■ Exercise requirements ■
When you reach a picture, skip it, and retype every line below exactly.

■ Available records ■
—————
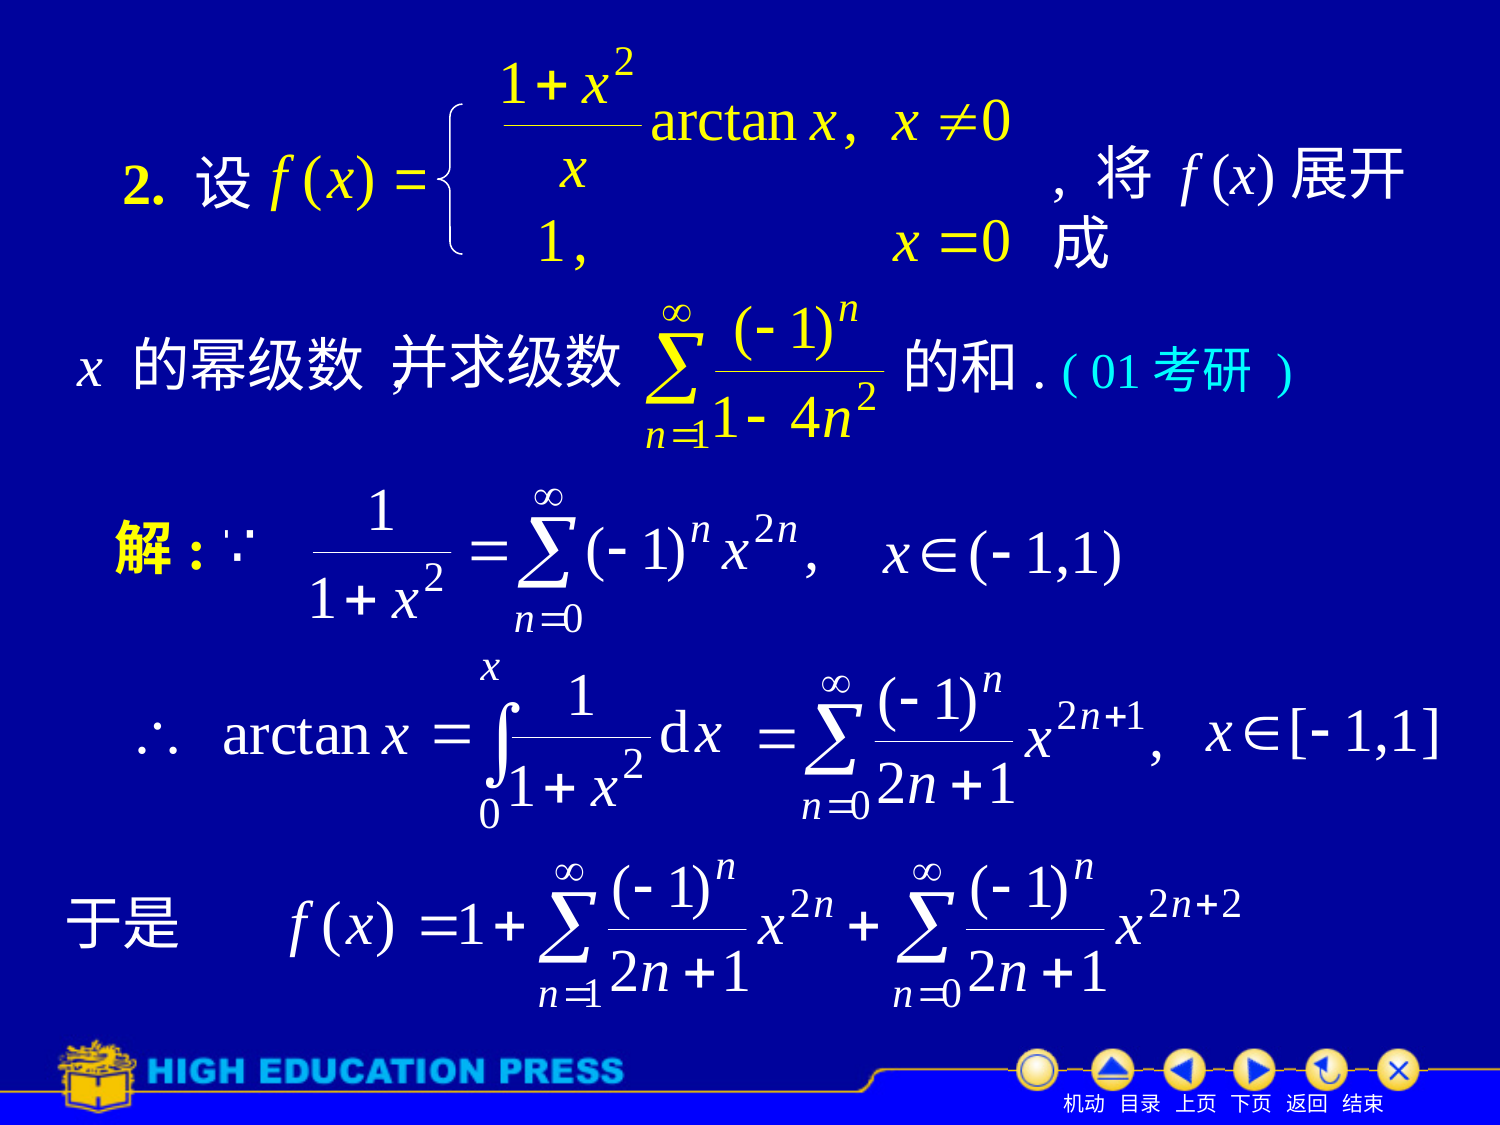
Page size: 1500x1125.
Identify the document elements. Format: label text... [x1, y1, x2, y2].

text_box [641, 283, 888, 455]
text_box 并求级数 [375, 317, 639, 403]
picture [0, 0, 1500, 1125]
text_box , 将 f (x)展开成 [1037, 129, 1463, 284]
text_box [412, 841, 843, 1013]
text_box 的和. ( 01考研 ) [888, 323, 1325, 408]
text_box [424, 641, 725, 834]
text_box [1199, 704, 1442, 769]
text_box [256, 149, 425, 217]
title 2. 设 [99, 137, 275, 225]
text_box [876, 524, 1125, 592]
text_box 于是 [50, 879, 225, 964]
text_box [843, 841, 1250, 1013]
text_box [749, 654, 1165, 825]
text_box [462, 470, 821, 638]
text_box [539, 214, 1013, 280]
text_box x 的幂级数 , [62, 320, 438, 406]
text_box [274, 895, 396, 963]
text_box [137, 711, 413, 773]
text_box 解: [99, 504, 224, 589]
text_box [499, 37, 1013, 192]
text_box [224, 479, 455, 623]
text_box [437, 104, 463, 255]
text_box 机动 目录 上页 下页 返回 结束 [1049, 1082, 1404, 1123]
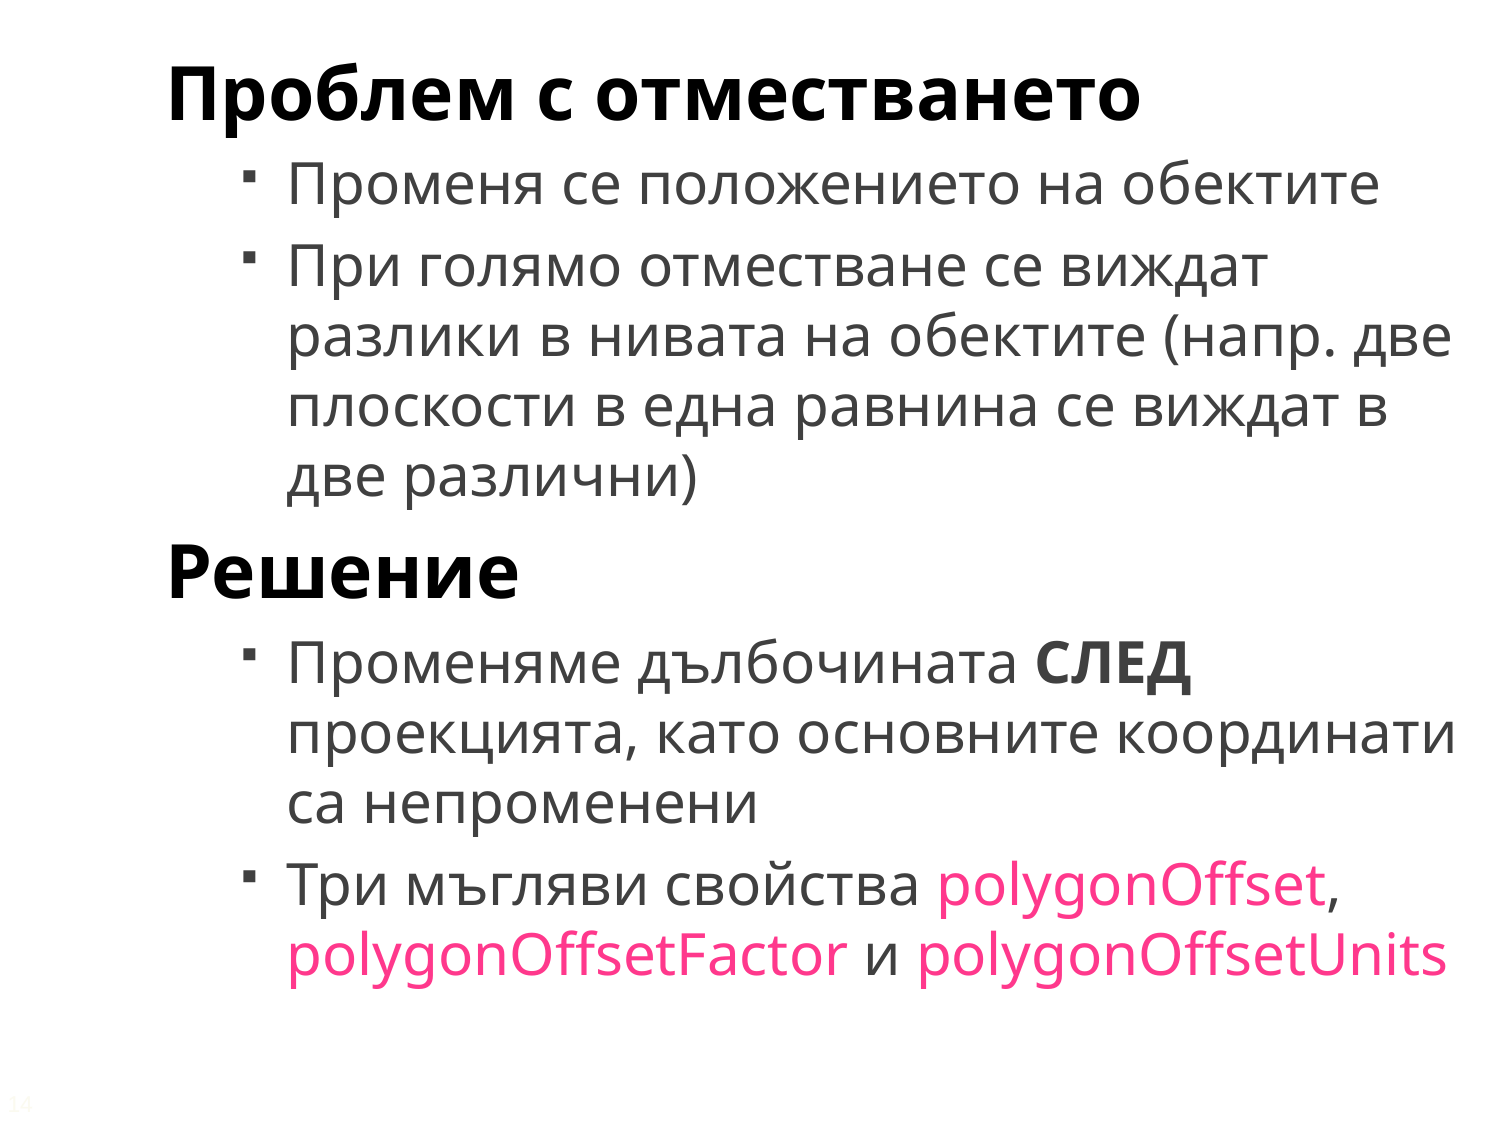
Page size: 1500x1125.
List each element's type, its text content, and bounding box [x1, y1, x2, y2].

list Проблем с отместването Променя се положението на обектите При голямо отместване се виждат разлики в нивата на обектите (напр. две плоскости в една равнина се виждат в две различни) Решение Променяме дълбочината СЛЕД проекцията, като основните координати са непроменени Три мъгляви свойства polygonOffset, polygonOffsetFactor и polygonOffsetUnits [150, 37, 1488, 1113]
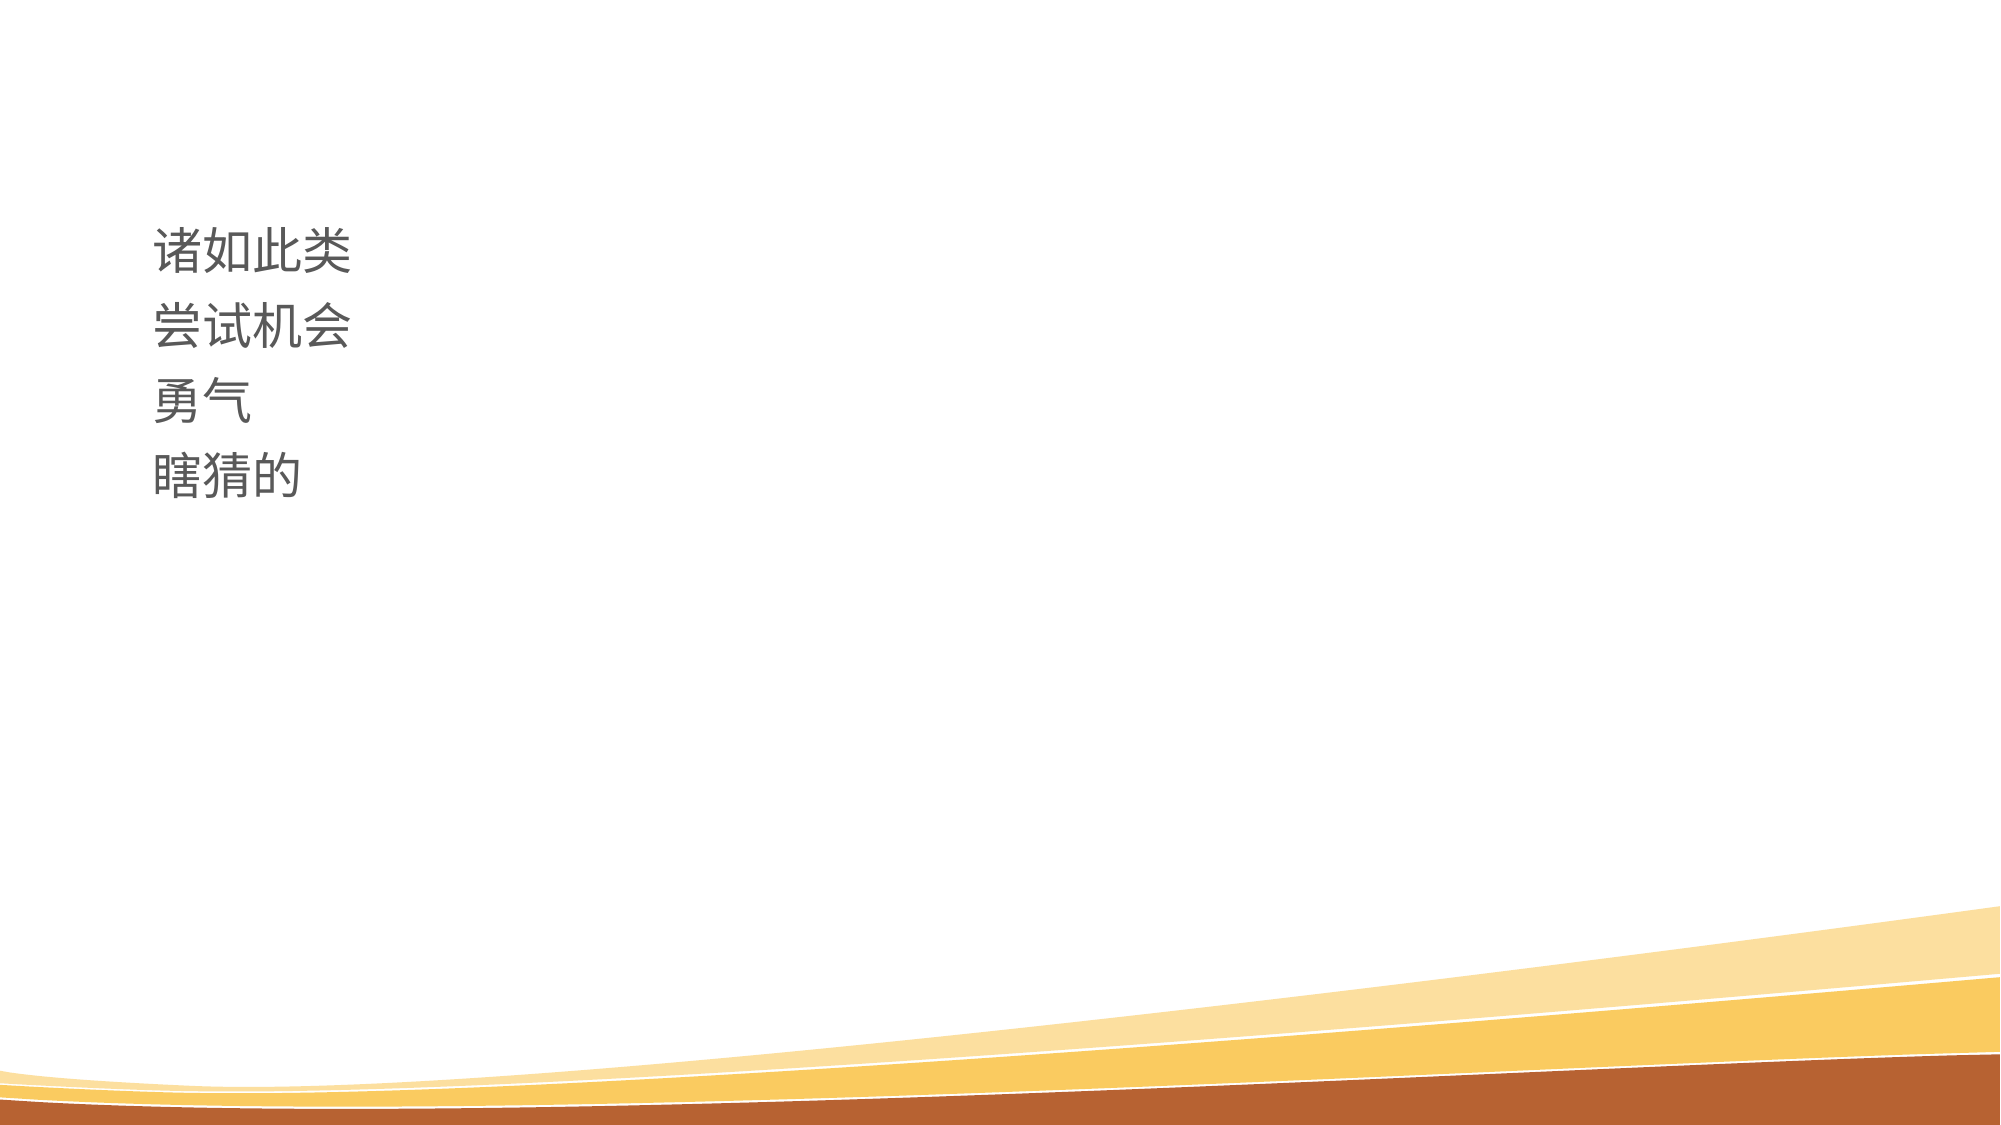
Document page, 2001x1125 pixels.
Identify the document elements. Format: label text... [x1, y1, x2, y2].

list 诸如此类 尝试机会 勇气 瞎猜的 [137, 219, 1863, 1014]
—————
■ Answer ■
Page size: 1500x1125.
Identify the document elements. Format: label text... [x1, y1, x2, y2].

text_box [641, 283, 888, 455]
text_box 并求级数 [375, 317, 639, 403]
picture [0, 0, 1500, 1125]
text_box , 将 f (x)展开成 [1037, 129, 1463, 284]
text_box [412, 841, 843, 1013]
text_box 的和. ( 01考研 ) [888, 323, 1325, 408]
text_box [424, 641, 725, 834]
text_box [1199, 704, 1442, 769]
text_box [256, 149, 425, 217]
title 2. 设 [99, 137, 275, 225]
text_box [876, 524, 1125, 592]
text_box 于是 [50, 879, 225, 964]
text_box [843, 841, 1250, 1013]
text_box [749, 654, 1165, 825]
text_box [462, 470, 821, 638]
text_box [539, 214, 1013, 280]
text_box x 的幂级数 , [62, 320, 438, 406]
text_box [274, 895, 396, 963]
text_box [137, 711, 413, 773]
text_box 解: [99, 504, 224, 589]
text_box [499, 37, 1013, 192]
text_box [224, 479, 455, 623]
text_box [437, 104, 463, 255]
text_box 机动 目录 上页 下页 返回 结束 [1049, 1082, 1404, 1123]
Page size: 1500x1125.
List each element's type, its text content, and bounding box [x1, y1, x2, y2].

list Проблем с отместването Променя се положението на обектите При голямо отместване се виждат разлики в нивата на обектите (напр. две плоскости в една равнина се виждат в две различни) Решение Променяме дълбочината СЛЕД проекцията, като основните координати са непроменени Три мъгляви свойства polygonOffset, polygonOffsetFactor и polygonOffsetUnits [150, 37, 1488, 1113]
Document page, 2001x1125 pixels.
Identify the document elements. Format: label text... [x1, y1, x2, y2].

list 诸如此类 尝试机会 勇气 瞎猜的 [137, 219, 1863, 1014]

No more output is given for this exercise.